De jeito nenhum. É uma questão fundamental. Todos os movimentos feministas americanos foram criados depois dos movimentos contra a escravidão e em defesa dos direitos civis. A primeira iniciativa do movimento feminista, em 1840, foi influenciada pelo movimento abolicionista. Em 1970, o feminismo se fortalece a partir dos blackpowers. Os movimentos socialistas e marxistas sempre olharam para os movimentos negro e de mulheres como marginalizados. E há muitas semelhanças entre o sexismo e o racismo: trabalho não remunerado, a noção de cidadania relativizada, já que não eram humanos completos. Racismo e sexismo são a expressão de uma forma muito específica de exploração.

Muitos autores trabalham com a ideia do bem comum em relação ao conhecimento, à comunicação e às tecnologias.

Eu sou muito crítica a essa visão, por diversas razões. Primeiro, eles nunca falam dos bens comuns em relação à terra, à água, e essas são as bases da nossa reprodução. Falar sobre uma sociedade do bem comum só em relação ao digital é absurdo. Segundo, o mundo digital está completamente privatizado. Essa ideia de trabalho colaborativo, criando redes de solidariedade, é porque temos Facebook ou Twitter? Sim, nós podemos usá-los. Mas os proletários, as classes trabalhadoras serão sempre usadas. Pensamos que agora estamos em um novo mundo e que temos novas formas de trabalho com essas possibilidades comunitárias quando a maior parte do mundo das tecnologias é fruto de trabalho escravo. É uma distorção imaginar que finalmente entramos em uma nova era em que o digital eliminaria a exploração e criaria novas formas de solidariedade comunal. Qual a condição de vida das pessoas que fazem o trabalho tecnológico?
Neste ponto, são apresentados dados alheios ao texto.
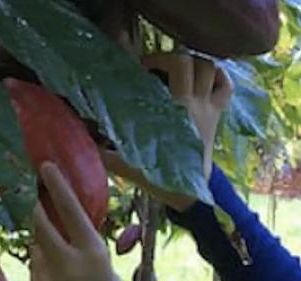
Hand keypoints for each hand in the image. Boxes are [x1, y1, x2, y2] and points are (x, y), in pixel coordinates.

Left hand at [30, 162, 142, 280]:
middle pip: (40, 225)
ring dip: (42, 242)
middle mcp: (66, 264)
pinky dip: (43, 265)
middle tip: (39, 200)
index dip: (56, 185)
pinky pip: (35, 271)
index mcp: (92, 253)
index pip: (68, 210)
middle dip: (38, 210)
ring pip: (35, 248)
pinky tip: (58, 276)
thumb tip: (66, 235)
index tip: (44, 166)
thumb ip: (86, 250)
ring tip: (57, 249)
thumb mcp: (108, 269)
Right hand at [100, 53, 233, 211]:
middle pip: (190, 61)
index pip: (175, 65)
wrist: (191, 194)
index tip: (140, 69)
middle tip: (155, 68)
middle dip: (171, 58)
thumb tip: (82, 140)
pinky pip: (225, 87)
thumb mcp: (129, 166)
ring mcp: (209, 108)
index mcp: (176, 108)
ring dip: (193, 64)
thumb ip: (106, 153)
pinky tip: (205, 78)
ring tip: (176, 72)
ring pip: (210, 68)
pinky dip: (219, 77)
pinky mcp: (217, 116)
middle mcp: (195, 102)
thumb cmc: (161, 179)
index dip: (156, 60)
A produção de smartphones e computadores…

Você tem de destruir uma quantidade enorme de bem comum. Cada computador é um desastre ecológico! Você tem que usar muita água, mover e destruir uma enorme quantidade de terra em busca dos minerais. Esse solo era o bem comum de alguém. Muitas guerras em território africano têm alguma conexão com a presença de minerais necessários para produzir computadores ou celulares. Em lugares como o Congo, falam em “computadores de sangue”, alusão aos diamantes de sangue e à toda a produção e o comércio de diamantes, tão cheios de violência, que mata e tira pessoas de seus lugares. O mesmo acontece com os computadores. Você tem expulsões, desapropriações e um processo de exploração inimaginável, em que milhares de africanos, sem suas terras, escavam para extrair minérios como a cassiterita, o tungstênio, porque nada mais sobrou para eles. Esses commons digitais, de que estão falando, são na verdade resultado da destruição dos commons das terras, das florestas, das águas. Isso é inaceitável. É como se você mantivesse seus olhos fixos em apenas uma parte da população do planeta e não visse todos esses que vêm sendo escravizados por esse tipo de produção.

Em Caliban e a bruxa, você pergunta se as pessoas que consumiam o açúcar na Europa pensavam sobre a escravidão no Brasil.

Eu pergunto agora se quem usa os computadores, nós, se pensamos nas pessoas que têm suas terras destruídas na África, nas mulheres na China que estão trabalhando em condições de escravidão. Como podemos ser tão cegos em nos perguntar o que os computadores podem fazer se não nos perguntamos de onde eles se originam?